BEGIN Data for review
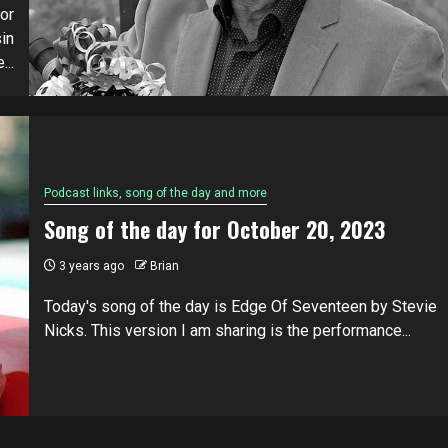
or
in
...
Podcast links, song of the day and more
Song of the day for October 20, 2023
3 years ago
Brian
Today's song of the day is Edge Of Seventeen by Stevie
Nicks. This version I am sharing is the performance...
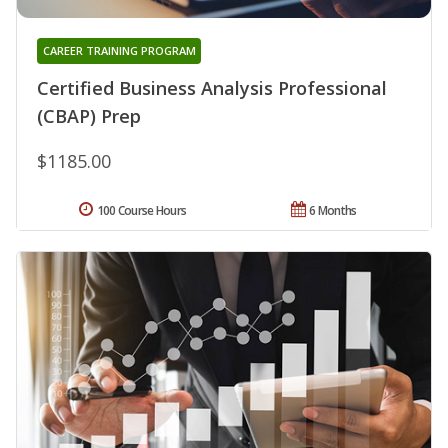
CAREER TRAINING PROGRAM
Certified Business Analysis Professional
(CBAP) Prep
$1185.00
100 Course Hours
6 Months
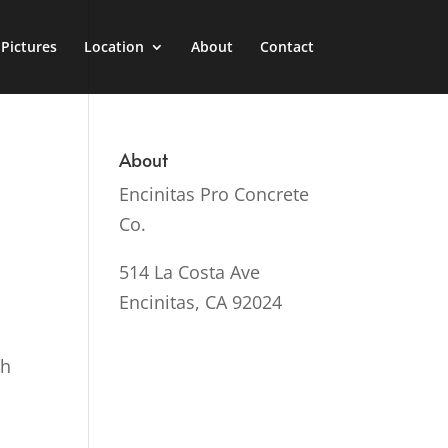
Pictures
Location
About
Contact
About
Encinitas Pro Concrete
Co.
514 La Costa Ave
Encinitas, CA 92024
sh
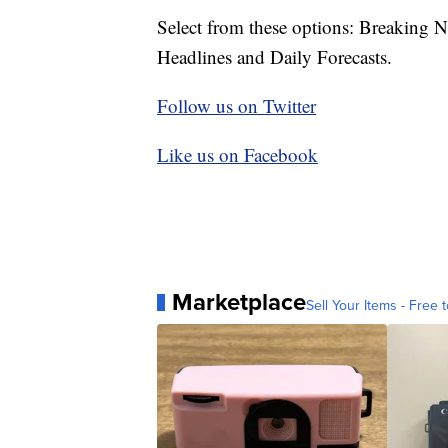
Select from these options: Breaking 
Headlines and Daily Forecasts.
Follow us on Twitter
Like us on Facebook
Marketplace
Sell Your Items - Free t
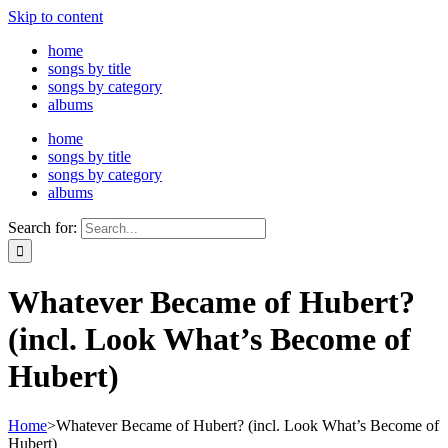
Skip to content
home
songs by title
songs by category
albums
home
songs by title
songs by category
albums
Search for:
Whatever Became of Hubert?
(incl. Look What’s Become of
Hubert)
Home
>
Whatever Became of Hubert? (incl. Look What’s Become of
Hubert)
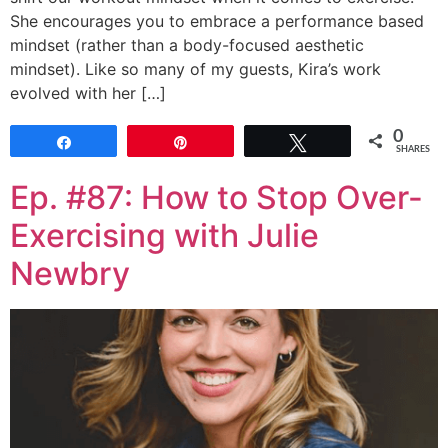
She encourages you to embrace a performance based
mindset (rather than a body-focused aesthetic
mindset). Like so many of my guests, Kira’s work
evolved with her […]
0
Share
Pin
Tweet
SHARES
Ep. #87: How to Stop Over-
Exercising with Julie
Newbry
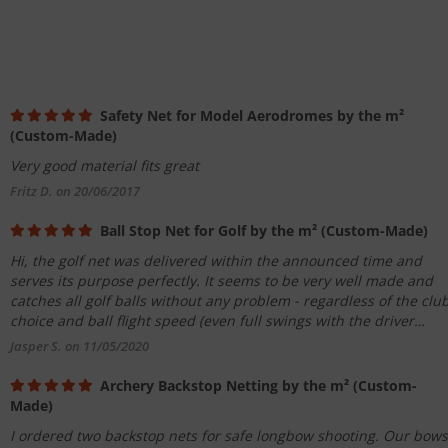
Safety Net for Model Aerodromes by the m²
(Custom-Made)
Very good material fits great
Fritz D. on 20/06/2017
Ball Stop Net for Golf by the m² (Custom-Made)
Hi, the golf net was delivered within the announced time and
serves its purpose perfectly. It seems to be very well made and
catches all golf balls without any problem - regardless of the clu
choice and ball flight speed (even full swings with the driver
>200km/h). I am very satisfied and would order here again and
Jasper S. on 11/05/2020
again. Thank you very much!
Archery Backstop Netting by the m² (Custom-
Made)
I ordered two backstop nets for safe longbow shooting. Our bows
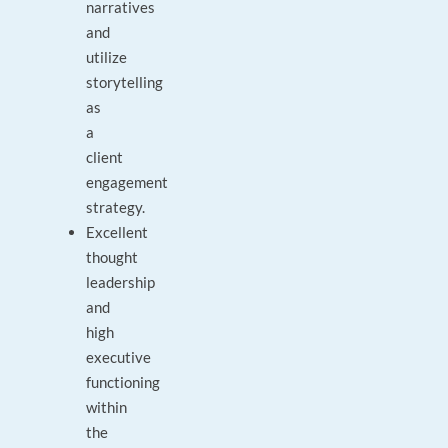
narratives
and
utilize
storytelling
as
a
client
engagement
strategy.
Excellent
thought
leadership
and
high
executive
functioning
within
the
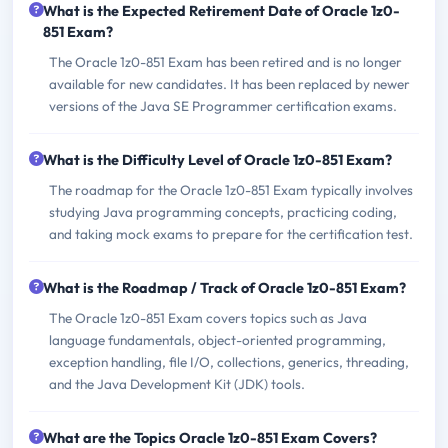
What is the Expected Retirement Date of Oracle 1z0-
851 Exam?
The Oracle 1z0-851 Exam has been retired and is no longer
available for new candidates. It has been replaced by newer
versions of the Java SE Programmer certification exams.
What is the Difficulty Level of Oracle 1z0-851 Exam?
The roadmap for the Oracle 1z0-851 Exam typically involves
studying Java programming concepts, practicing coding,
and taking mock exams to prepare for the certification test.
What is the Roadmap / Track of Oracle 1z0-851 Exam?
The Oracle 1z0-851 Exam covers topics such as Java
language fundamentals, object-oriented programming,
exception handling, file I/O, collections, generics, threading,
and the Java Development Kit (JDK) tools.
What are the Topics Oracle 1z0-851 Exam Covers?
END Data for review
| Request |
Copy out the lines of the data where the word "been" can be found.

| Answer area |
The Oracle 1z0-851 Exam has been retired and is no longer
available for new candidates. It has been replaced by newer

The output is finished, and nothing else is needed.